Now, why have I gone into such detail? Some of you do / will work in broadcast or similar, and therefore, this will affect you directly. But those who do not may be wondering at the relevance of all this. Well, two things: even outside broadcast, this is quite likely to have a bearing on the distribution or production of your work; second, it is should be of intrinsic interest as it represents a wholehearted effort to develop coherent working practices that should make our audio sound better.

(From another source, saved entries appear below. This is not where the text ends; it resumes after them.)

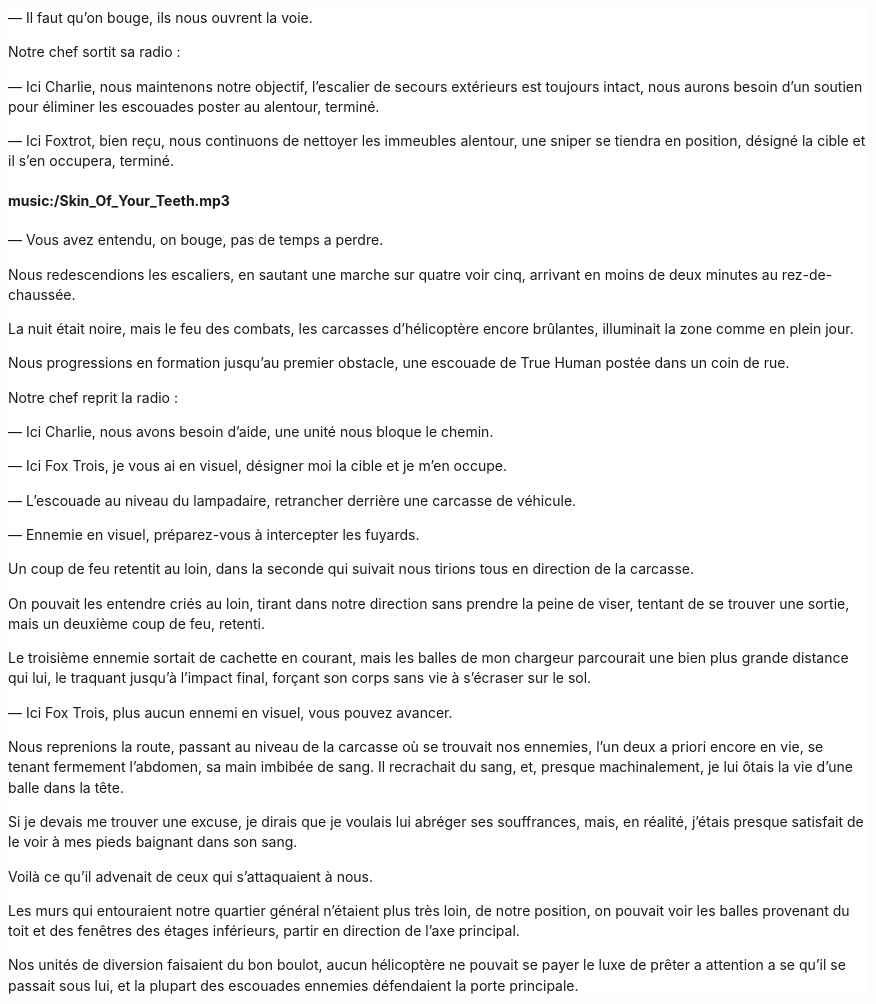 — Il faut qu’on bouge, ils nous ouvrent la voie.

Notre chef sortit sa radio :

— Ici Charlie, nous maintenons notre objectif, l’escalier de secours extérieurs est toujours intact, nous aurons besoin d’un soutien pour éliminer les escouades poster au alentour, terminé.

— Ici Foxtrot, bien reçu, nous continuons de nettoyer les immeubles alentour, une sniper se tiendra en position, désigné la cible et il s’en occupera, terminé.

#### music:/Skin_Of_Your_Teeth.mp3

— Vous avez entendu, on bouge, pas de temps a perdre.

Nous redescendions les escaliers, en sautant une marche sur quatre voir cinq, arrivant en moins de deux minutes au rez-de-chaussée.

La nuit était noire, mais le feu des combats, les carcasses d’hélicoptère encore brûlantes, illuminait la zone comme en plein jour.

Nous progressions en formation jusqu’au premier obstacle, une escouade de True Human postée dans un coin de rue.

Notre chef reprit la radio :

— Ici Charlie, nous avons besoin d’aide, une unité nous bloque le chemin.

— Ici Fox Trois, je vous ai en visuel, désigner moi la cible et je m’en occupe.

— L’escouade au niveau du lampadaire, retrancher derrière une carcasse de véhicule.

— Ennemie en visuel, préparez-vous à intercepter les fuyards.

Un coup de feu retentit au loin, dans la seconde qui suivait nous tirions tous en direction de la carcasse.

On pouvait les entendre criés au loin, tirant dans notre direction sans prendre la peine de viser, tentant de se trouver une sortie, mais un deuxième coup de feu, retenti.

Le troisième ennemie sortait de cachette en courant, mais les balles de mon chargeur parcourait une bien plus grande distance qui lui, le traquant jusqu’à l’impact final, forçant son corps sans vie à s’écraser sur le sol.

— Ici Fox Trois, plus aucun ennemi en visuel, vous pouvez avancer.

Nous reprenions la route, passant au niveau de la carcasse où se trouvait nos ennemies, l’un deux a priori encore en vie, se tenant fermement l’abdomen, sa main imbibée de sang. Il recrachait du sang, et, presque machinalement, je lui ôtais la vie d’une balle dans la tête.

Si je devais me trouver une excuse, je dirais que je voulais lui abréger ses souffrances, mais, en réalité, j’étais presque satisfait de le voir à mes pieds baignant dans son sang. 

Voilà ce qu’il advenait de ceux qui s’attaquaient à nous.

Les murs qui entouraient notre quartier général n’étaient plus très loin, de notre position, on pouvait voir les balles provenant du toit et des fenêtres des étages inférieurs, partir en direction de l’axe principal.

Nos unités de diversion faisaient du bon boulot, aucun hélicoptère ne pouvait se payer le luxe de prêter a attention a se qu’il se passait sous lui, et la plupart des escouades ennemies défendaient la porte principale.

If you deal mainly with music production, it is worth bearing in mind that many media players are starting to adopt some form of loudness normalisation, based upon BS.1770. iTunes has its own proprietary (of course) ‘sound check’ system; others make use of ‘ReplayGain’ meta-data. They both work in the same way, however, which is to scan your library with a loudness measure, and then simply turn down material that is above reference (-18 LUFS for Sound Check, -16.5 LUFS seems to be standard in ReplyGain based players).
Off the back of all this, I have some suggestions for your studio practices that I hope will help you deliver optimal work, as well as get you acquantied with the ITU/EBU/ATSC workflows:
- Get hold of an EBU compliant meter. The Melda one is free in its basic form; there are other free cheap ones as well (as some very expensive ones with fancy logging facilities and what have you).
- Practice working at -23 LUFS. Don’t worry about getting individual pieces / sounds to hit -23 on the integrated measure (just yet); this makes more sense for broadcast in any case. Just get used to having -23 LUFS as your meter 0-point that you mix around – i.e treat -23 as a maximum level (or thereabouts).
- With this in mind, get to know your monitoring level at -23 LUFS – borrow a sound level meter from the office even.
- If you’re producing music, then you might consider -18 or -16.5 as alternative references; it shouldn’t matter though, as you can always just turn it up 😉
- DON’T whatever you do succumb to the temptation to try and make your submitted work louder with aggressive dynamic range manipulation; we’d much, much rather hear the most dynamic, detailed and spacious work you can do and leave the loudness war out of it. If you can submit work at -23 LUFS, all the better (though it is worth noting that you have done so, in order that who ever is marking it is aware). (In any case, get in the habit of annotating your work with its absolute loudness value).